Estrin photographed in Israel, the West Bank and Gaza in 1993, 1998 and again in 2002. In 2004, he was the first journalist to photograph an assisted suicide in Oregon, a multimedia story for which he photographed, produced audio and wrote articles. In 2010, he traveled to Haiti to document the aftermath of the earthquake there.

In 2014, he was the subject of the documentary feature “Behind the Lens with Photographer James Estrin” produced by the Oprah Winfrey Network. The piece focused on a series of Estrin's photos that explored spiritual experience.

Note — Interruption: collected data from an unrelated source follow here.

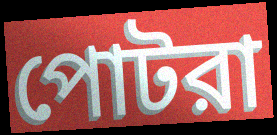
পোটরা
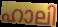
ഹാലി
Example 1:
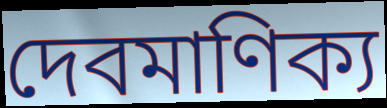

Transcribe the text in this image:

দেবমাণিক্য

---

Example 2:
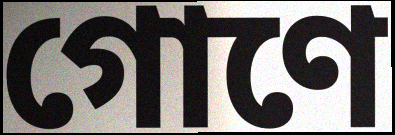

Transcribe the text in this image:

গোণে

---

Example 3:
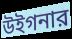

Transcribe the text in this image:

উইগনার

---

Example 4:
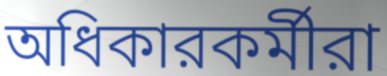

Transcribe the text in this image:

অধিকারকর্মীরা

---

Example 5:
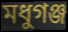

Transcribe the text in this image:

মধুগঞ্জ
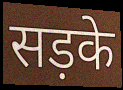
सड़के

The photos were also the subject of a solo exhibition of Estrin's work mounted by the 92nd Street Y in New York earlier that year.

One year after the collapse of the World Trade Center, Estrin took the iconic photo of the World Trade Center Memorial in which a swirl of dust enfolds a circle of survivors at Ground Zero. It was “as if there were spirits on the ground there,” he recalled.

== Lens blog ==
In May 2009, Estrin created Lens, The New York Times photography blog, with Josh Haner and David Dunlap. Estrin and Dunlap co-edited Lens until 2011 when David Gonzalez, a Times metro columnist and former foreign correspondent, became co-editor with Estrin when Dunlap returned to his post as a full-time reporter and Haner went on to focus on his own photography.

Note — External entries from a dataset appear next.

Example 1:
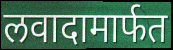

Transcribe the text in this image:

लवादामार्फत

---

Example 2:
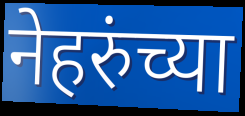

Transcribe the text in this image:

नेहरुंच्या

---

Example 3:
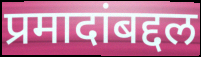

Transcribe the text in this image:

प्रमादांबद्दल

Through Lens, Estrin has chronicled a turbulent period in photojournalism and has featured photographers from diverse backgrounds around the globe.

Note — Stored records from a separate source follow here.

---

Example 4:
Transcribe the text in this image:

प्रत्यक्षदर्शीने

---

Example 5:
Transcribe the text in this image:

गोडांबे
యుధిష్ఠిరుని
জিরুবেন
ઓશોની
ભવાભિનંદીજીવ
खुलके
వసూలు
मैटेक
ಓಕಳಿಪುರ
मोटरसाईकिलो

In 2013, Estrin created the New York Portfolio Review, an annual event in which photographers from around the world meet with internationally prominent photo editors, critics, curators, book publishers, video producers and gallery owners in private meetings. As of 2017, the event is in its fifth year.

== Writer ==
Estrin has written hundreds of articles and posts for The New York Times. His writing has also appeared in National Geographic Magazine, Aperture's "The Photographers Playbook" and several other books.

== Films ==
Estrin is the co-executive producer of "Underfire: The Untold Story of Pfc. Tony Vaccaro," a documentary film shown on HBO in November 2016. He also appeared in the film, directed by Max Lewkowicz, as well in the documentary, "The Many Sad Fates of Mr. Taledano," produced by Heartland Films.

== Teacher ==
Estrin is an adjunct professor at the City University of New York Graduate School of Journalism where he teaches transmedia storytelling and photography. He also teaches at the School of Visual Arts' Masters Program in Digital Photography in New York.